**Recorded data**
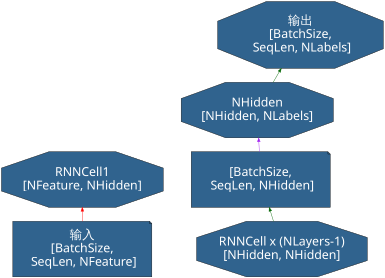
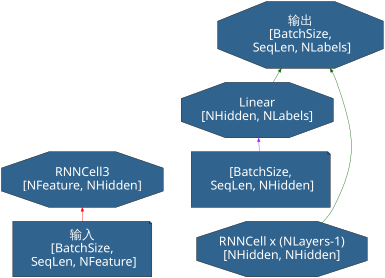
  digraph {
    rankdir=BT
    node [color=Black fillcolor="#30638e" fontcolor=White fontname=SimHei fontsize=32 shape=octagon style=filled]
    edge [color=darkgreen]
    n1 [height=2 label="输入\n[BatchSize,\n SeqLen, NFeature]" shape=note width=5]
-   n2 [height=2 label="RNNCell1\n[NFeature, NHidden]" width=5]
+   n2 [height=2 label="RNNCell3\n[NFeature, NHidden]" width=5]
    n3 [height=2 label="RNNCell x (NLayers-1)\n[NHidden, NHidden]" width=5]
    n4 [height=2 label="[BatchSize,\n SeqLen, NHidden]" shape=note width=5]
-   n5 [height=2 label="NHidden\n[NHidden, NLabels]" width=5]
+   n5 [height=2 label="Linear\n[NHidden, NLabels]" width=5]
    n6 [height=2 label="输出\n[BatchSize,\n SeqLen, NLabels]" width=5]
    n1 -> n2 [color=red]
-   n3 -> n4
+   n3 -> n6
    n4 -> n5 [color=purple]
    n5 -> n6
  }
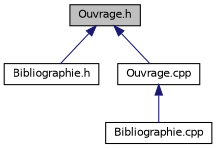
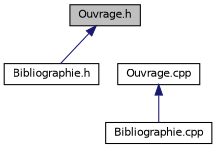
  digraph {
    node [color=black fillcolor=white fontname=Helvetica fontsize=10 shape=record style=filled]
    edge [color=midnightblue dir=back fontname=Helvetica fontsize=10 labelfontname=Helvetica labelfontsize=10 style=solid]
    n1 [fillcolor=grey75 fontcolor=black height=0.2 label="Ouvrage.h" width=0.4]
    n2 [height=0.2 label="Bibliographie.h" width=0.4]
    n3 [height=0.2 label="Ouvrage.cpp" width=0.4]
    n4 [height=0.2 label="Bibliographie.cpp" width=0.4]
    n1 -> n2
-   n1 -> n3
    n3 -> n4
  }
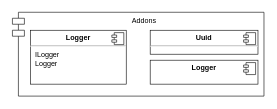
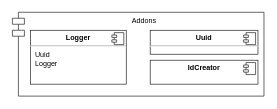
  <mxCell id="0" />
  <mxCell id="1" parent="0" />
  <mxCell id="2" value="Addons" style="shape=module;align=left;spacingLeft=20;align=center;verticalAlign=top;" vertex="1" parent="1"><mxGeometry x="20" y="20" width="420" height="140" as="geometry" /></mxCell>
- <mxCell id="3" value="&lt;p style=&quot;margin: 0px ; margin-top: 6px ; text-align: center&quot;&gt;&lt;b&gt;Logger&lt;/b&gt;&lt;/p&gt;&lt;hr&gt;&lt;p style=&quot;margin: 0px ; margin-left: 8px&quot;&gt;ILogger&lt;/p&gt;&lt;p style=&quot;margin: 0px ; margin-left: 8px&quot;&gt;Logger&lt;/p&gt;" style="align=left;overflow=fill;html=1;dropTarget=0;" vertex="1" parent="1"><mxGeometry x="50" y="50" width="160" height="90" as="geometry" /></mxCell>
+ <mxCell id="3" value="&lt;p style=&quot;margin: 0px ; margin-top: 6px ; text-align: center&quot;&gt;&lt;b&gt;Logger&lt;/b&gt;&lt;/p&gt;&lt;hr&gt;&lt;p style=&quot;margin: 0px ; margin-left: 8px&quot;&gt;Uuid&lt;/p&gt;&lt;p style=&quot;margin: 0px ; margin-left: 8px&quot;&gt;Logger&lt;/p&gt;" style="align=left;overflow=fill;html=1;dropTarget=0;" vertex="1" parent="1"><mxGeometry x="50" y="50" width="160" height="90" as="geometry" /></mxCell>
  <mxCell id="4" value="" style="shape=component;jettyWidth=8;jettyHeight=4;" vertex="1" parent="3"><mxGeometry x="1" width="20" height="20" relative="1" as="geometry"><mxPoint x="-24" y="4" as="offset" /></mxGeometry></mxCell>
  <mxCell id="5" value="&lt;p style=&quot;margin: 0px ; margin-top: 6px ; text-align: center&quot;&gt;&lt;b&gt;Uuid&lt;/b&gt;&lt;/p&gt;&lt;hr&gt;&lt;p style=&quot;margin: 0px ; margin-left: 8px&quot;&gt;&lt;br&gt;&lt;/p&gt;" style="align=left;overflow=fill;html=1;dropTarget=0;" vertex="1" parent="1"><mxGeometry x="250" y="50" width="180" height="40" as="geometry" /></mxCell>
  <mxCell id="6" value="" style="shape=component;jettyWidth=8;jettyHeight=4;" vertex="1" parent="5"><mxGeometry x="1" width="20" height="20" relative="1" as="geometry"><mxPoint x="-24" y="4" as="offset" /></mxGeometry></mxCell>
- <mxCell id="7" value="&lt;p style=&quot;margin: 0px ; margin-top: 6px ; text-align: center&quot;&gt;&lt;b&gt;Logger&lt;/b&gt;&lt;/p&gt;" style="align=left;overflow=fill;html=1;dropTarget=0;" vertex="1" parent="1"><mxGeometry x="250" y="100" width="180" height="40" as="geometry" /></mxCell>
+ <mxCell id="7" value="&lt;p style=&quot;margin: 0px ; margin-top: 6px ; text-align: center&quot;&gt;&lt;b&gt;IdCreator&lt;/b&gt;&lt;/p&gt;" style="align=left;overflow=fill;html=1;dropTarget=0;" vertex="1" parent="1"><mxGeometry x="250" y="100" width="180" height="40" as="geometry" /></mxCell>
  <mxCell id="8" value="" style="shape=component;jettyWidth=8;jettyHeight=4;" vertex="1" parent="7"><mxGeometry x="1" width="20" height="20" relative="1" as="geometry"><mxPoint x="-24" y="4" as="offset" /></mxGeometry></mxCell>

**Problem to work on**
List each line of the material above that contains the string "fillcolor".

**Finished answer**
    node [color=Black fillcolor="#30638e" fontcolor=White fontname=SimHei fontsize=32 shape=octagon style=filled]
    node [color=black fillcolor=white fontname=Helvetica fontsize=10 shape=record style=filled]
    n1 [fillcolor=grey75 fontcolor=black height=0.2 label="Ouvrage.h" width=0.4]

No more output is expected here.